◆ ASSIGNMENT: When you reach the line containing "A closer look" in the data below, begin returning lines exactly as written, and stop once the line containing "Figure 4: Row" has been returned.

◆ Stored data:
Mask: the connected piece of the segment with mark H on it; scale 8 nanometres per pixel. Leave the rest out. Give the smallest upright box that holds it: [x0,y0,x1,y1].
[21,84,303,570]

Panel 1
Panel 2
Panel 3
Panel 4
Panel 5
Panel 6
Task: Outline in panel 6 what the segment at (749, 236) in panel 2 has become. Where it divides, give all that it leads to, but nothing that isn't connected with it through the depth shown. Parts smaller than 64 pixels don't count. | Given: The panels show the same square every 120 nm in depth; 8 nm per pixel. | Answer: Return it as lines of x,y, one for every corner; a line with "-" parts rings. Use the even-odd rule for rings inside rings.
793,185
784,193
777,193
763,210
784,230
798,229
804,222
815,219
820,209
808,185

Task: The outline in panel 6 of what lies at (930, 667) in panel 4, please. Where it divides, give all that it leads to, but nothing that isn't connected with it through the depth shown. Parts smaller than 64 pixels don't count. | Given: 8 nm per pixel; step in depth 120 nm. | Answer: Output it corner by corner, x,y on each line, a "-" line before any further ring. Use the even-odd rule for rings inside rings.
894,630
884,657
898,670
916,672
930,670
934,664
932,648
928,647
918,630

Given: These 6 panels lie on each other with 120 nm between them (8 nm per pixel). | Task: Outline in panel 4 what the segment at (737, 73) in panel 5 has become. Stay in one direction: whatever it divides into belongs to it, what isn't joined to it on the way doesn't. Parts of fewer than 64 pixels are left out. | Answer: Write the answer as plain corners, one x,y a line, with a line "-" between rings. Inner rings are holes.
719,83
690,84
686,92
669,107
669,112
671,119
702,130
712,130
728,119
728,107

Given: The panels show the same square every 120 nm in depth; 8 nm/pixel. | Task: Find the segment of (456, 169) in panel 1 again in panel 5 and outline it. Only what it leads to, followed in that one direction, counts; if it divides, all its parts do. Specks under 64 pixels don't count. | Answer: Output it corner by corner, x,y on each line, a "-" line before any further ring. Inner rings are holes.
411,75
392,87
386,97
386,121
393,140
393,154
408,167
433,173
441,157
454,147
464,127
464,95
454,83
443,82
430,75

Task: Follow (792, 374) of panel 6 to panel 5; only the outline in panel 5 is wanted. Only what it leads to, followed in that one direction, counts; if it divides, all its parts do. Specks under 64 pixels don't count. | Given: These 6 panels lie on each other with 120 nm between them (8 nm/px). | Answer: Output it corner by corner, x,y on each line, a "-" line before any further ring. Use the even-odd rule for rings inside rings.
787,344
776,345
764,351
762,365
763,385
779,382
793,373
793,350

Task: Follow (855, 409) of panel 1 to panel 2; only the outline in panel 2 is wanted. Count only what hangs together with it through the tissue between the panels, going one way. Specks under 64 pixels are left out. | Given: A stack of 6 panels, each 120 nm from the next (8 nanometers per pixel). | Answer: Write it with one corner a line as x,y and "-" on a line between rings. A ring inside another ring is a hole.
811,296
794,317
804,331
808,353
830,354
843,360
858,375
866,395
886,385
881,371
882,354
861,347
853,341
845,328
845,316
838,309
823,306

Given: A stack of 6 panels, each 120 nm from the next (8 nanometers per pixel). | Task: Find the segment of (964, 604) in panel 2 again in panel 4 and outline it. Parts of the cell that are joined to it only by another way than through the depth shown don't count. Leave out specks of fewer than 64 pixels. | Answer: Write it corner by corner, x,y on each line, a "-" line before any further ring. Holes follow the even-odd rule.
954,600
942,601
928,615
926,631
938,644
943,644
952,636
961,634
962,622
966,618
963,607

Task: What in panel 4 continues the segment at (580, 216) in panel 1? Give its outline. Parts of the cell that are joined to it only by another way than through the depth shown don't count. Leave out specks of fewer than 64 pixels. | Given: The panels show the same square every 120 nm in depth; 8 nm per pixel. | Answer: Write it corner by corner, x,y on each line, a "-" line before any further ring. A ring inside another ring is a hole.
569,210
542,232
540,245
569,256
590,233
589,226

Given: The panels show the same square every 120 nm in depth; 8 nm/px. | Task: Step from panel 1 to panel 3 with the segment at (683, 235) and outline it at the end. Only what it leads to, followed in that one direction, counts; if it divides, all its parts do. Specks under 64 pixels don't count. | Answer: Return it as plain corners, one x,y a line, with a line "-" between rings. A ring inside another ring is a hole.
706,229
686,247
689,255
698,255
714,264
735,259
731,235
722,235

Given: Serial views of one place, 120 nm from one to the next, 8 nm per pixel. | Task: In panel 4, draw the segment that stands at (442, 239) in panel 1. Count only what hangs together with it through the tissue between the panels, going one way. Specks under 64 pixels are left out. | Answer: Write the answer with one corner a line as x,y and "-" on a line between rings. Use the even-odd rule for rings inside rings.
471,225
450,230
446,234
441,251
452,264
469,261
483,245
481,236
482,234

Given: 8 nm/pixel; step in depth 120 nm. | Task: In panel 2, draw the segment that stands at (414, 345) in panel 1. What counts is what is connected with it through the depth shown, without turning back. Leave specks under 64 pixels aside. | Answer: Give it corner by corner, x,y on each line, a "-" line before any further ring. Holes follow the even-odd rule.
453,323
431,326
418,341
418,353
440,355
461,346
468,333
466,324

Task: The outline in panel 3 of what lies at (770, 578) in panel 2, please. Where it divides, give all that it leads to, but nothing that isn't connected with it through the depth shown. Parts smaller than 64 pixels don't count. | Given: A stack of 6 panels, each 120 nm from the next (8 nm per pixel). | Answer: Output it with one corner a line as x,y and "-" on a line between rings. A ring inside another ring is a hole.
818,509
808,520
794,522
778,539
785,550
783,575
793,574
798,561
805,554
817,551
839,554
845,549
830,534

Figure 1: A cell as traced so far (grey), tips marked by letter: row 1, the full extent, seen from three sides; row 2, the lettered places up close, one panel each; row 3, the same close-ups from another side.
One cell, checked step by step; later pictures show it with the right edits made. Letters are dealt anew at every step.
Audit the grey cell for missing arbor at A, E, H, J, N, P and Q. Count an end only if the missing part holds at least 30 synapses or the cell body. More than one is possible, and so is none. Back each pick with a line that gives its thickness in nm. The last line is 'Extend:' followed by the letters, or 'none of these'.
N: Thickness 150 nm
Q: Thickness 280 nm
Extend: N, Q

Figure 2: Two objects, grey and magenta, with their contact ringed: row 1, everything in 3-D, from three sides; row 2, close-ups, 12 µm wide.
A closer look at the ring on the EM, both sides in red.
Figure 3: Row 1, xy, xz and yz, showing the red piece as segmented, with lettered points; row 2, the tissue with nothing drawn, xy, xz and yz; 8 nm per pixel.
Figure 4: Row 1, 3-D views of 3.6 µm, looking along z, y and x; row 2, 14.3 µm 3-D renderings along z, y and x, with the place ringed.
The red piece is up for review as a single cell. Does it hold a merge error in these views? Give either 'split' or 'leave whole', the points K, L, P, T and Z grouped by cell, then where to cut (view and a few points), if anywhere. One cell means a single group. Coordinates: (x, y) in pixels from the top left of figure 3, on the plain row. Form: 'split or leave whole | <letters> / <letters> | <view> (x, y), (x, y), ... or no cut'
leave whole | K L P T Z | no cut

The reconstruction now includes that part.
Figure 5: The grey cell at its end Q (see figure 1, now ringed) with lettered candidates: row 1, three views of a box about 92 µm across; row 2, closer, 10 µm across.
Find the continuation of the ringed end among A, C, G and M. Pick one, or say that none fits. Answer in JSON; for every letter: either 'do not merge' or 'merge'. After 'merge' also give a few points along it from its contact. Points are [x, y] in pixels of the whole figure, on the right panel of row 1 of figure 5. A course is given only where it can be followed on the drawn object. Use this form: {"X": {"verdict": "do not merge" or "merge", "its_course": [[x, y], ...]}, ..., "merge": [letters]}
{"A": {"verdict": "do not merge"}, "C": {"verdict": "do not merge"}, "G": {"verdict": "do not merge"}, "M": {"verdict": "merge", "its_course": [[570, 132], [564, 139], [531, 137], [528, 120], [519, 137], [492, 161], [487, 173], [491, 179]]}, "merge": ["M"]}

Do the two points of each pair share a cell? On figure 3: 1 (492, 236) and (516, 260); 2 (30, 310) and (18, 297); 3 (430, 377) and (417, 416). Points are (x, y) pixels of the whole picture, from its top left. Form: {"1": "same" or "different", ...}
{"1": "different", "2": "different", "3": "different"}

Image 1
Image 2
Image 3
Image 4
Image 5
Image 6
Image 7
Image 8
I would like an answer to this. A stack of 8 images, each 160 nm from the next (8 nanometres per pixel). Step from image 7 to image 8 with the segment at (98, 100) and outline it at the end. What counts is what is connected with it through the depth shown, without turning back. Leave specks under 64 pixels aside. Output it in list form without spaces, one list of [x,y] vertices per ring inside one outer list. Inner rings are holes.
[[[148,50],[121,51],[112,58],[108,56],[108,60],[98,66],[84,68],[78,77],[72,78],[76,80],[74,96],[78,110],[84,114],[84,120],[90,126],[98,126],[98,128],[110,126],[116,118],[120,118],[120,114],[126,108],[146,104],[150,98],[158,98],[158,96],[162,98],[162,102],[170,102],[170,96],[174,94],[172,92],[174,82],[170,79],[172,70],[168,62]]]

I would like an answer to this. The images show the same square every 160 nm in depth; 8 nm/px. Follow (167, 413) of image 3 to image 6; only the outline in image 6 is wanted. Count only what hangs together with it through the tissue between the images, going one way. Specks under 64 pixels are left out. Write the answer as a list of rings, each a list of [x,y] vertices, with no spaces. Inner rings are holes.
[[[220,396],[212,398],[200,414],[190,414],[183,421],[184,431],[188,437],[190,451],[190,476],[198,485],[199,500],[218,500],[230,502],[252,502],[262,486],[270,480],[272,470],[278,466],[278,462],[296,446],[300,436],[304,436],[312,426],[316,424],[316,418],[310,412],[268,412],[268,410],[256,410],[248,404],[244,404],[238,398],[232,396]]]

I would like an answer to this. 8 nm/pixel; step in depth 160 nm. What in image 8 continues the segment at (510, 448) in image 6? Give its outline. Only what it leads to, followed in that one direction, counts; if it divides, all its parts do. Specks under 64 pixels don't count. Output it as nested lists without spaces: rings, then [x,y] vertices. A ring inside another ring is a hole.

◆ SOLUTION:
A closer look at the ring on the EM, both sides in red.
Figure 3: Row 1, xy, xz and yz, showing the red piece as segmented, with lettered points; row 2, the tissue with nothing drawn, xy, xz and yz; 8 nm per pixel.
Figure 4: Row 1, 3-D views of 3.6 µm, looking along z, y and x; row 2, 14.3 µm 3-D renderings along z, y and x, with the place ringed.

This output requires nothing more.